Por otro lado, el aspecto económico no augura buenas proyecciones. Según el Banco Mundial, la región latinoamericana crecerá en promedio 1,3% en 2023, en el marco de un año poco auspicioso debido al lento crecimiento de Estados Unidos y China. No obstante, Chile junto a Haití son los únicos países de la región que no solo no presentarán crecimiento, sino que decrecerán en 2023. Esto es una mala señal en especial porque el Gobierno chileno liderado por el frenteamplista Gabriel Boric está impulsando las reformas tributaria —que no busca el crecimiento económico ni el aumento de la riqueza, sino todo lo contrario— y la de pensiones, las cuales no ayudan a superar esta situación —que bajo eufemismos de un “sistema mixto” se instala en la práctica uno de reparto—.

Dicho de otro modo, las proyecciones económicas para Chile no son buenas. Si bien, en lo que va del año, el peso chileno ha sido la segunda moneda que más ha subido, el Banco Central de Chile prevé que la actividad económica se contraerá un 2,5% en el primer trimestre, y caería 1,5% a lo largo del 2023. De hecho, hay expertos que sostienen que la inflación aumentará a 5% en lugar del 3,6% que proyecta el Banco Central.

Como es evidente, se prevé que el año 2023 para Chile sea nuevamente movido en materia electoral, con elecciones de consejeros constitucionales y un plebiscito de salida. Asimismo, en materia política se están impulsando iniciativas que apuntan a desmantelar los pilares institucionales con las reformas tributarias y la de pensiones

Lo anterior, sin duda, abre escenarios de riesgo y de incertidumbre para los chilenos, mientras que los problemas de seguridad pública —la mayor preocupación de los chilenos en este momento según el sondeo de la encuesta CEP— no es una prioridad a solucionar para el Gobierno.

Además, con el cumplimiento de los cincuenta años del Pronunciamiento Militar que logró salvar a Chile de caer bajo el yugo marxista-leninista que impulsaba Salvador Allende, los discursos oficiales que emanaran desde el Gobierno apuntan a una disputa por la memoria histórica, por lo que es dable adelantar que la polarización en la sociedad chilena no disminuirá.

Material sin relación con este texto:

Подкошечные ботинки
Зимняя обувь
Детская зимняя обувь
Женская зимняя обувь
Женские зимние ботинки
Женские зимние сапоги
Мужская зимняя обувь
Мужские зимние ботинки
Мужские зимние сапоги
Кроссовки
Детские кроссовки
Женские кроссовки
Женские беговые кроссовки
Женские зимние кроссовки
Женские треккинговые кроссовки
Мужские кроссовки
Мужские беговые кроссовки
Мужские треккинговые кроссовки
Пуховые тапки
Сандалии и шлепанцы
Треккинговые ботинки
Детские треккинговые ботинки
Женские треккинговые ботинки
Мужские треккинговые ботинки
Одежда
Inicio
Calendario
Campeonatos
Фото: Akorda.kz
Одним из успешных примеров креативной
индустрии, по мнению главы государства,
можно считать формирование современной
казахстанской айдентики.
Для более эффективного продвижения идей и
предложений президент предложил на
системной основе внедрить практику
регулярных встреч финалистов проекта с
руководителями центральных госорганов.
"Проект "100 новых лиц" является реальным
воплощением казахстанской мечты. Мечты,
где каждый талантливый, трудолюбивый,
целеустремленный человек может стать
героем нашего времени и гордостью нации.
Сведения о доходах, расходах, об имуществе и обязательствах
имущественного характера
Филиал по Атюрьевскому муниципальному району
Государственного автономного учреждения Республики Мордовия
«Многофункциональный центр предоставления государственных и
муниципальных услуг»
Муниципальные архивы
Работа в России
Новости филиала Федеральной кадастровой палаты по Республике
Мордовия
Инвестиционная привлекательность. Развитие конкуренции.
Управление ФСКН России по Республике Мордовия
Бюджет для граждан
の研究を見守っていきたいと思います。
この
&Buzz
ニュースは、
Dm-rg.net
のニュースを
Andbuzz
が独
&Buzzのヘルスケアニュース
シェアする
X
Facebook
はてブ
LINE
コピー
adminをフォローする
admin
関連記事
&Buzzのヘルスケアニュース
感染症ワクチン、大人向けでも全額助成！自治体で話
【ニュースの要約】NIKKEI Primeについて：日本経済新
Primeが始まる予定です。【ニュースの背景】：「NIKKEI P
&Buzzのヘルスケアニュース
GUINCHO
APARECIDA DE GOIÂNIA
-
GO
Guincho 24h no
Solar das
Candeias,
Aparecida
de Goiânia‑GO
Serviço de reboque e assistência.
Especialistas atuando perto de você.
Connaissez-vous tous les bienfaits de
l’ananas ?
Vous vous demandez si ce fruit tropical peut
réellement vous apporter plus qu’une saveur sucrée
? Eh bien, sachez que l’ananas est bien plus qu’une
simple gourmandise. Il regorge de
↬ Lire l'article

En suma, el 2023 está lejos de ser un año auspicioso para Chile. Es dable que aumenten los discursos polarizados, mientras que el decrecimiento económico ya afecta directamente la vida de los chilenos al igual que los problemas de seguridad pública. A su vez, las iniciativas del Gobierno profundizan aún más la inestabilidad e incertidumbre, lo que se intensifica con el proceso constituyente pues no hay nada seguro con este.